Yang dipertanyakan adalah untuk siapa sebenarnya FIFA menjalankan semua ini. Model Piala Dunia yang dirancang saat ini jelas menguntungkan FIFA dan asosiasi anggotanya karena di sanalah aliran dana terbesar bermuara.
Contoh "Kasus"
Dalam beberapa kasus, dukungan FIFA memang krusial bagi negara yang sumber dayanya terbatas untuk membangun tim nasional yang kompetitif. Namun, bagi federasi besar yang sudah mapan, tambahan hadiah uang dalam jumlah besar memunculkan tanda tanya.
Spanyol menjadi contoh konkret. Sebagai tim peringkat satu dunia, mereka diuntungkan oleh aturan baru FIFA yang membuat mereka terhindar dari pertemuan dengan tim peringkat dua, tiga, dan empat hingga babak semifinal, jika semuanya menjuarai grup masing-masing.

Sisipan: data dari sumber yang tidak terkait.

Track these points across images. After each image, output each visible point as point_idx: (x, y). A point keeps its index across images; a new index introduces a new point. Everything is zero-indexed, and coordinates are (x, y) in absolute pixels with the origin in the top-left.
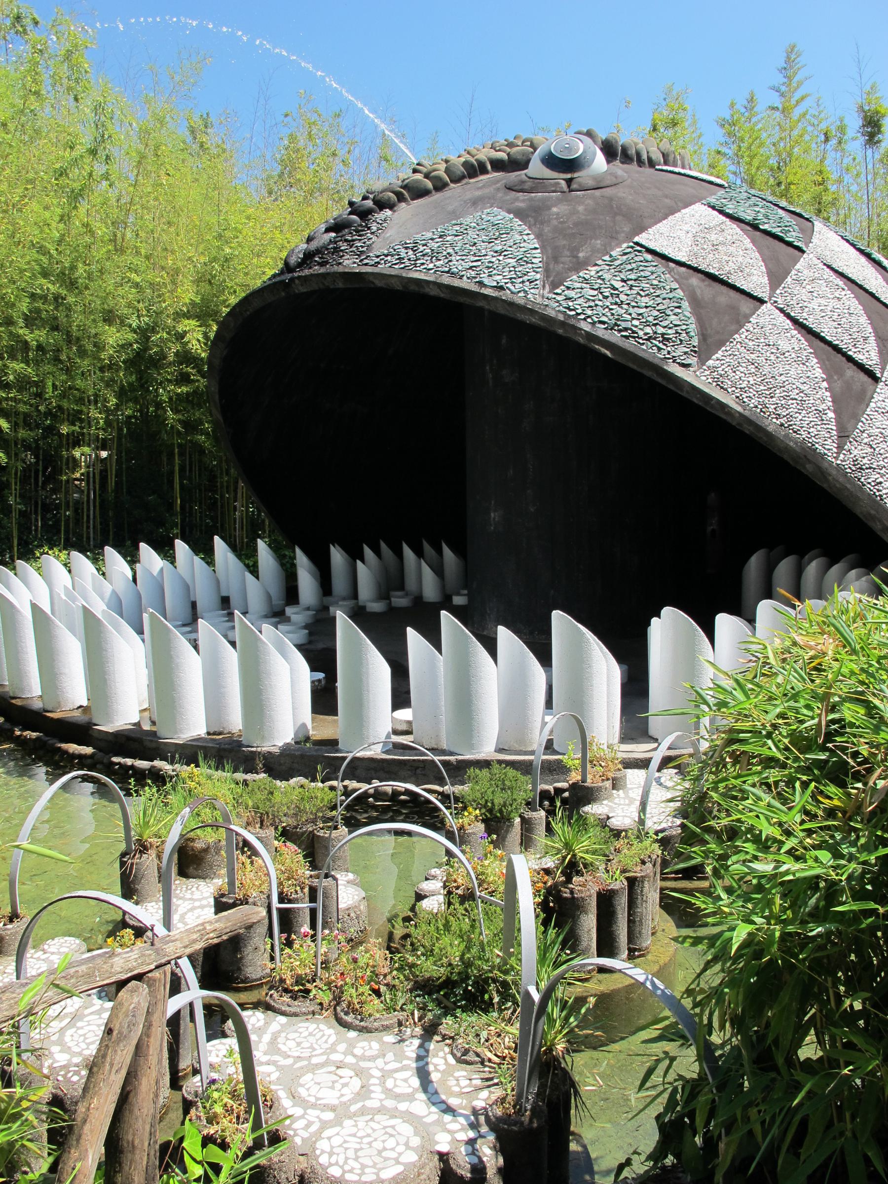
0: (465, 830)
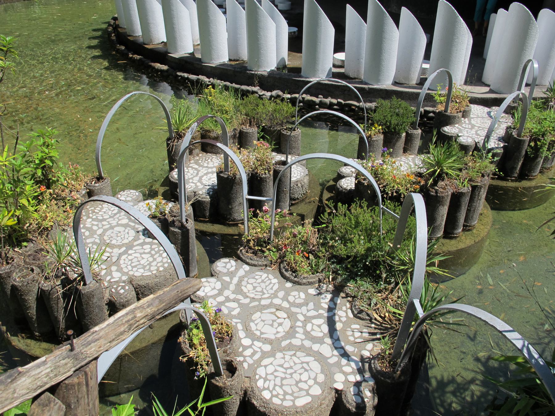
0: (371, 138)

Jika langkah Spanyol terhenti di semifinal, federasi sepak bola mereka (RFEF) akan menerima hadiah sebesar 29 juta dolar AS.
Padahal, RFEF baru saja mengumumkan anggaran 2026, tanpa memasukkan tambahan hadiah Piala Dunia, sebesar 403,5 juta euro, dengan 87 juta euro di antaranya didistribusikan ke klub-klub peserta.
Sebagian dana tersebut berasal dari ajang Piala Super Spanyol, yang hak penyelenggaraannya dibayar Arab Saudi sebesar 40 juta euro per tahun.
Musim ini, Barcelona sebagai juara dilaporkan mengantongi sekitar 9 juta euro.
Pemanfaatan Hadiah Uang Piala Dunia
Apakah RFEF benar-benar membutuhkan tambahan 29 juta dolar AS? Pertanyaan serupa juga bisa diajukan kepada Federasi Sepak Bola Inggris. Dana tersebut memang bisa dimanfaatkan untuk hal-hal positif, tetapi juga berpotensi disia-siakan.
Yang lebih penting, apakah manfaat bagi sepak bola akan lebih besar jika uang itu diberikan kepada federasi nasional, atau justru jika dialokasikan langsung untuk menurunkan biaya dan meningkatkan akses publik terhadap sebuah ajang olahraga yang, disadari atau tidak, dianggap milik masyarakat luas?
Pertanyaan ini mungkin terasa panjang dan rumit, serta kecil kemungkinan menjadi topik utama di lorong-lorong kantor pusat FIFA di Zurich. Fokus mereka saat ini adalah menyelenggarakan Piala Dunia.
Namun, makin lama pertanyaan ini tidak diajukan, apalagi dijawab, makin besar pula rasa keterasingan di kalangan mereka yang merasa tersingkir dari permainan, dan pada akhirnya, bukan tak mungkin aliran uang itu suatu hari akan berhenti.